- Provided data:
※

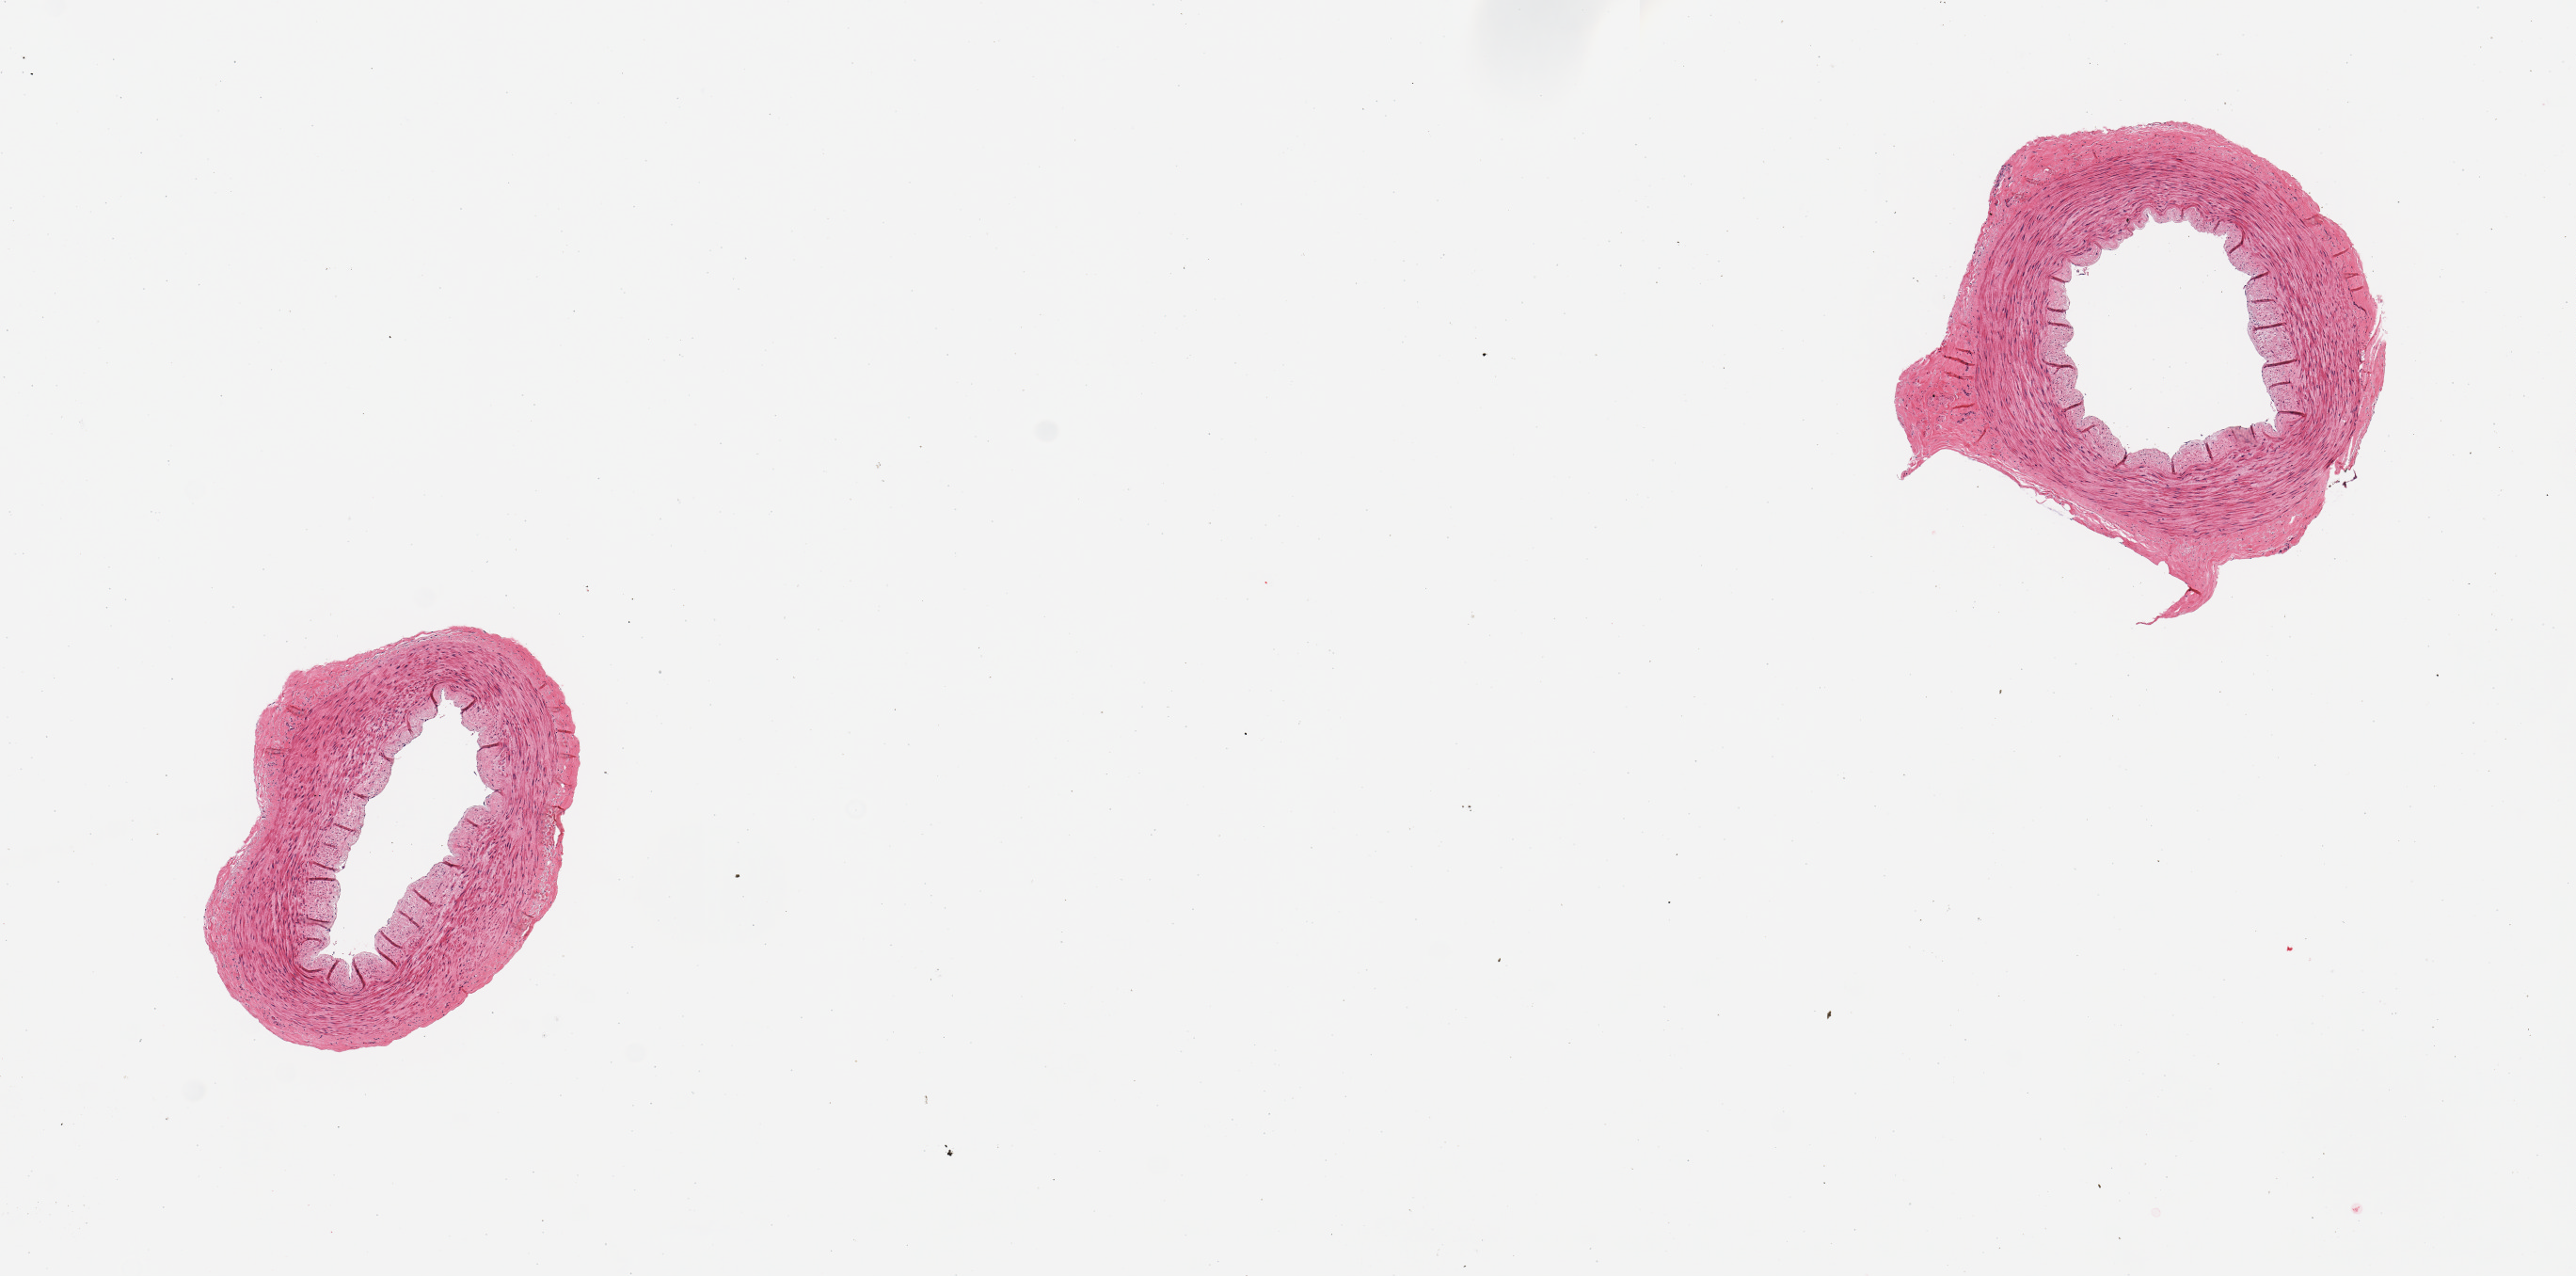
Digitized hematoxylin and eosin (H&E)-stained section — shown as a low-resolution overview of the whole scanned area (about 10.8 x 5.4 mm), PAXgene-fixed paraffin-embedded (PFPE) section, section of tibial artery (target tissue), tissue donor sample. Male donor.
Pathologist's review note for this sample: 2 pieces; well trimmed, no external fat; no lesions.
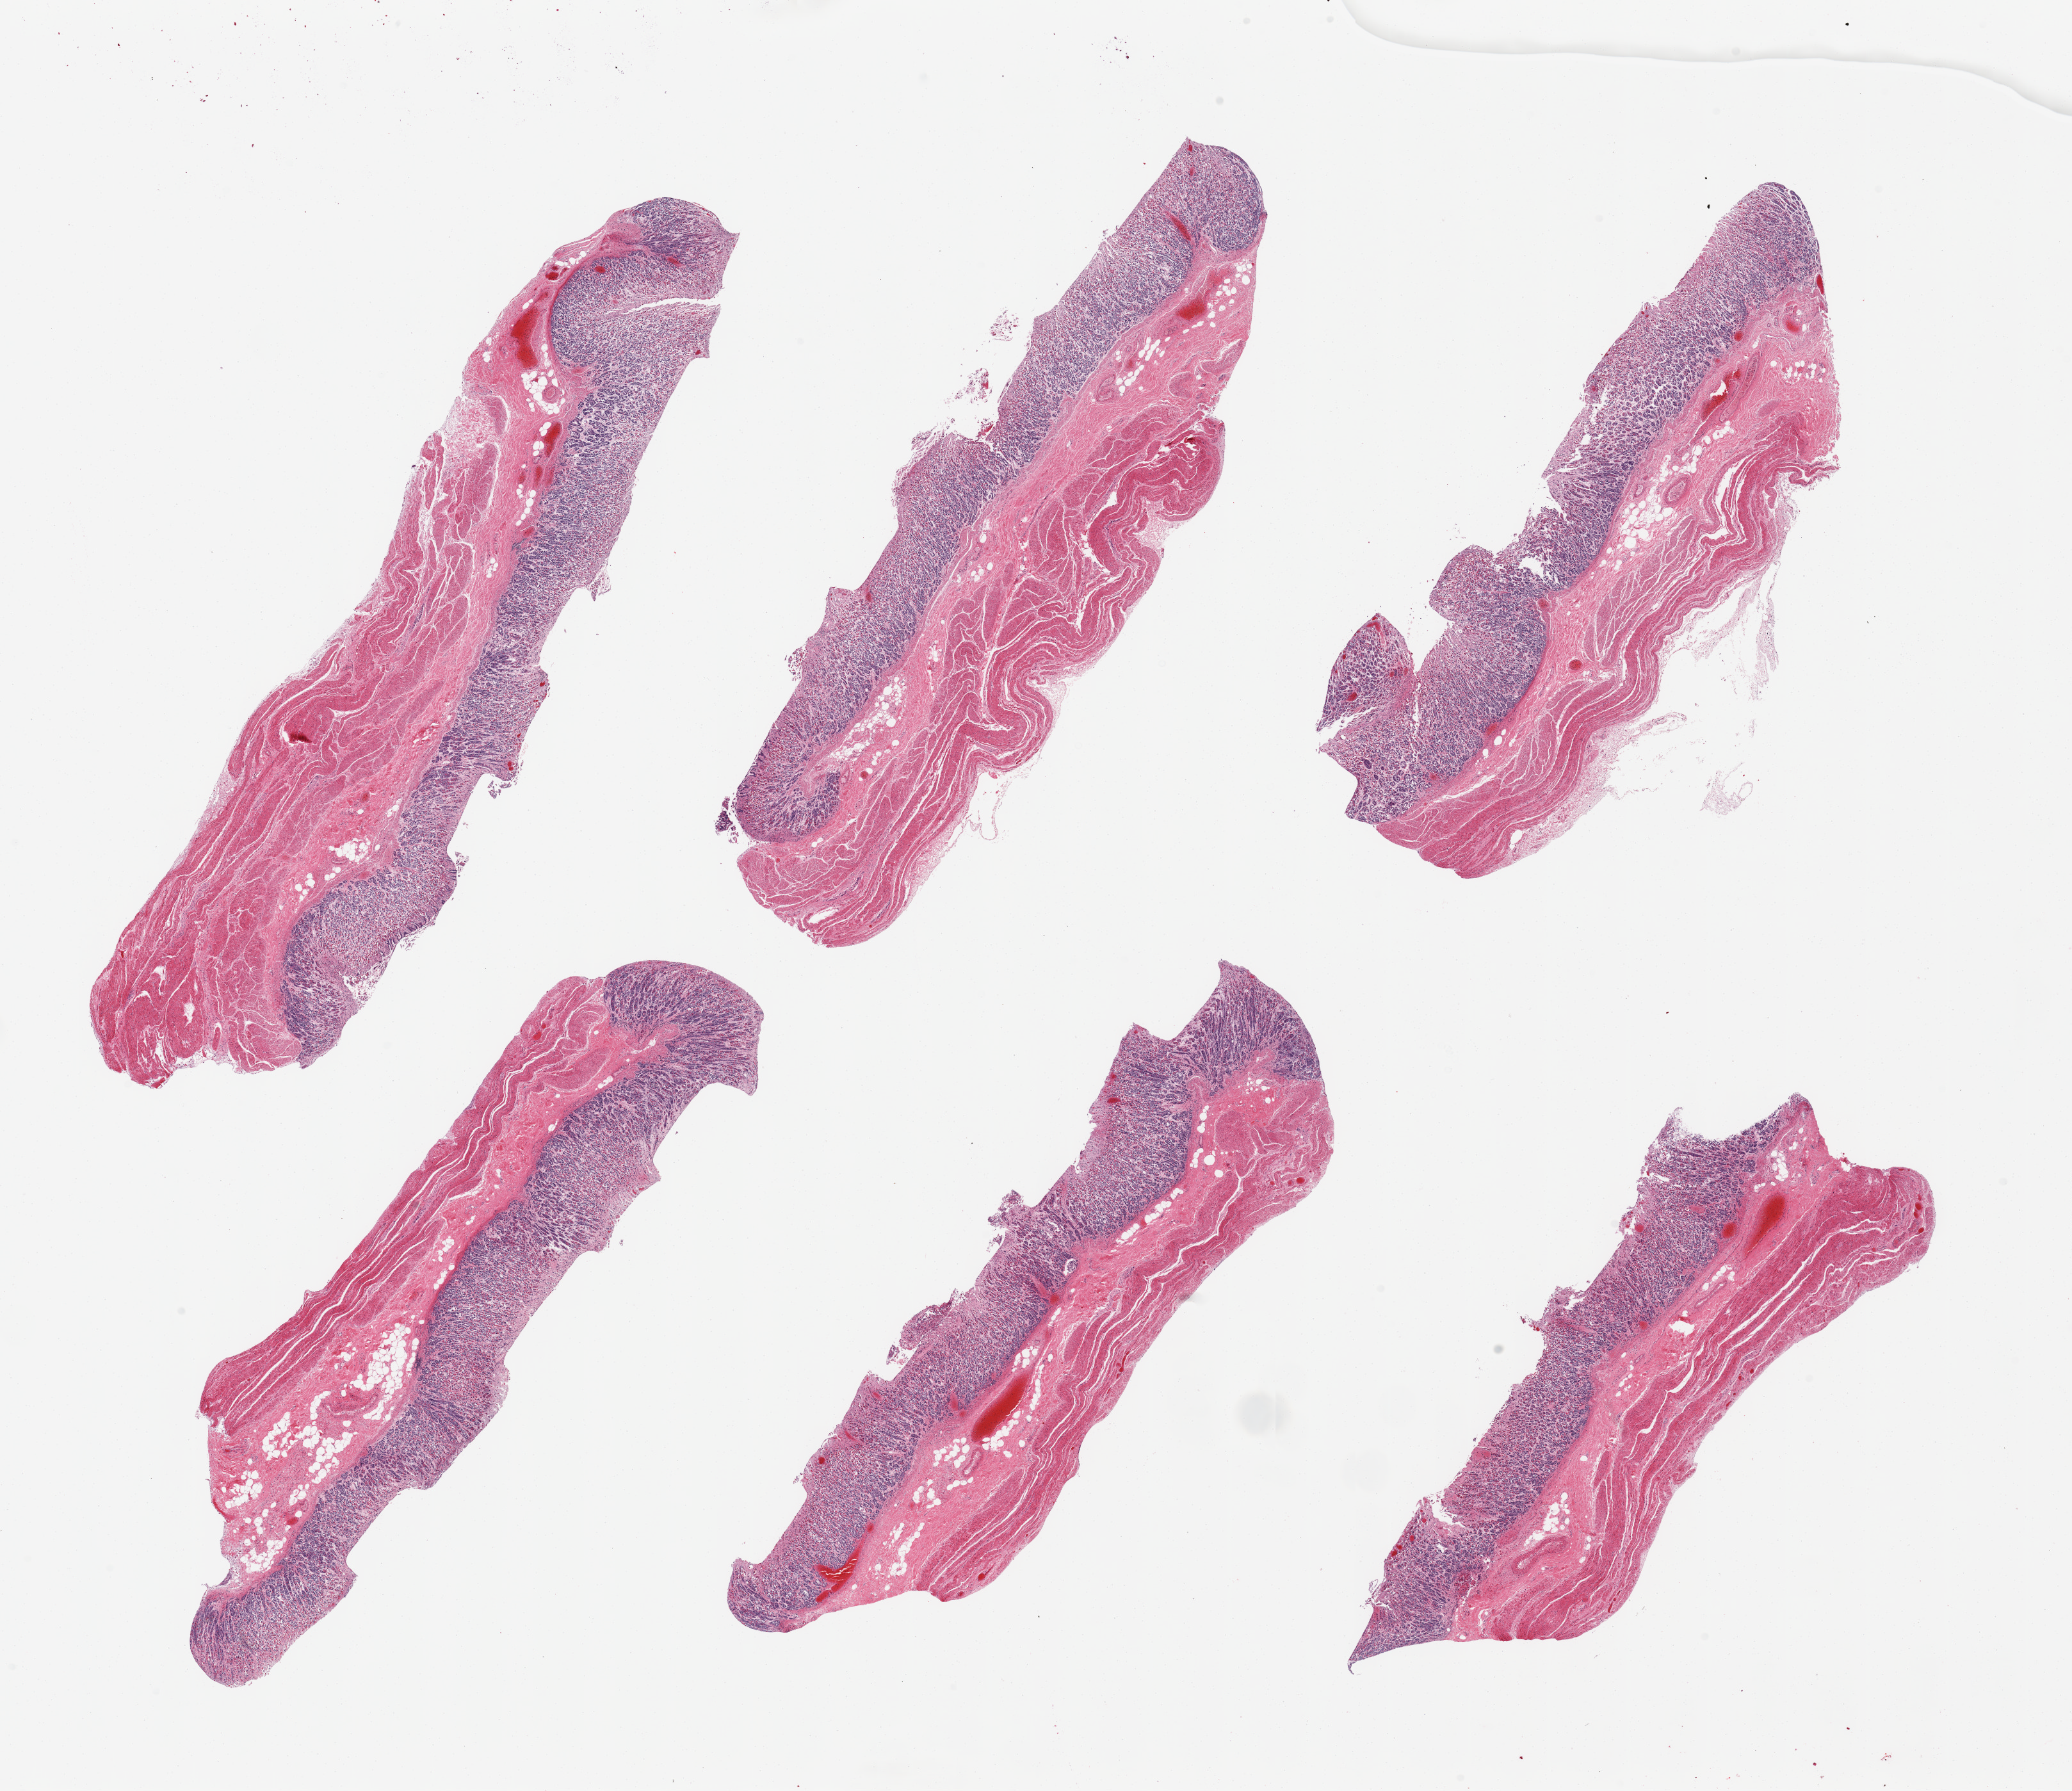
Digitized H&E-stained section — whole scanned area (about 25.6 x 22.1 mm) shown as a low-resolution overview; PAXgene-fixed, paraffin-embedded tissue; section of stomach (target tissue); donor tissue sample. Male donor.
Reviewer comment on this tissue sample: 6 pieces, mucosa up to ~1.2mm, ~50% thickness.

※

- What this task involves: The expected response is every line of the material, written out exactly, with the images removed.

- Response for this exercise:
Digitized hematoxylin and eosin (H&E)-stained section — shown as a low-resolution overview of the whole scanned area (about 10.8 x 5.4 mm), PAXgene-fixed paraffin-embedded (PFPE) section, section of tibial artery (target tissue), tissue donor sample. Male donor.
Pathologist's review note for this sample: 2 pieces; well trimmed, no external fat; no lesions.
Digitized H&E-stained section — whole scanned area (about 25.6 x 22.1 mm) shown as a low-resolution overview; PAXgene-fixed, paraffin-embedded tissue; section of stomach (target tissue); donor tissue sample. Male donor.
Reviewer comment on this tissue sample: 6 pieces, mucosa up to ~1.2mm, ~50% thickness.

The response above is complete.